To do ▸ Below are the records; pull every line that includes "School".

Recorded data ▸
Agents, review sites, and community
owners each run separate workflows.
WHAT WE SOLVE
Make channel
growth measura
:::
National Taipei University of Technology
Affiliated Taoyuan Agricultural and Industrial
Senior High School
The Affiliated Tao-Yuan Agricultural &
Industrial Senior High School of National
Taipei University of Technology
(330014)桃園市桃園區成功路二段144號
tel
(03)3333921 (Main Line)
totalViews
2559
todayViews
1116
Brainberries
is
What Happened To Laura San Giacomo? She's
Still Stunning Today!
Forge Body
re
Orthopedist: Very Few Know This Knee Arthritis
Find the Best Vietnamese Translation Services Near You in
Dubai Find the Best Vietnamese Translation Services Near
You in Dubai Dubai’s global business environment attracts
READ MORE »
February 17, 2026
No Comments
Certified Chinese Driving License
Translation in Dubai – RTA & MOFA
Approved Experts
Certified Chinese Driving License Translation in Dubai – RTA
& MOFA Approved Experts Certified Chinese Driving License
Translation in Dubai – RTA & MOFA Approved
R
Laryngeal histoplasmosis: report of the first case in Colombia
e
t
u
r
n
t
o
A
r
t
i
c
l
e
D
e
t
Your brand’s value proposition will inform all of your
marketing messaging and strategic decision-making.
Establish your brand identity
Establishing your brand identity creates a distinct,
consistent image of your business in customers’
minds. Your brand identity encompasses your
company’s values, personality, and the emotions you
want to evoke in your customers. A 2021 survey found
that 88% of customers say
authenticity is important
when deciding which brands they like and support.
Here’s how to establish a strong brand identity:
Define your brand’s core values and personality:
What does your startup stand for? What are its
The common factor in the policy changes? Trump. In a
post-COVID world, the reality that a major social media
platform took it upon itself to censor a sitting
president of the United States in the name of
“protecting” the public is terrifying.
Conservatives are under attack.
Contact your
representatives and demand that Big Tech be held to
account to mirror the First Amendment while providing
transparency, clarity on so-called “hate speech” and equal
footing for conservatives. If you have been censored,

Response ▸
Senior High School
Industrial Senior High School of National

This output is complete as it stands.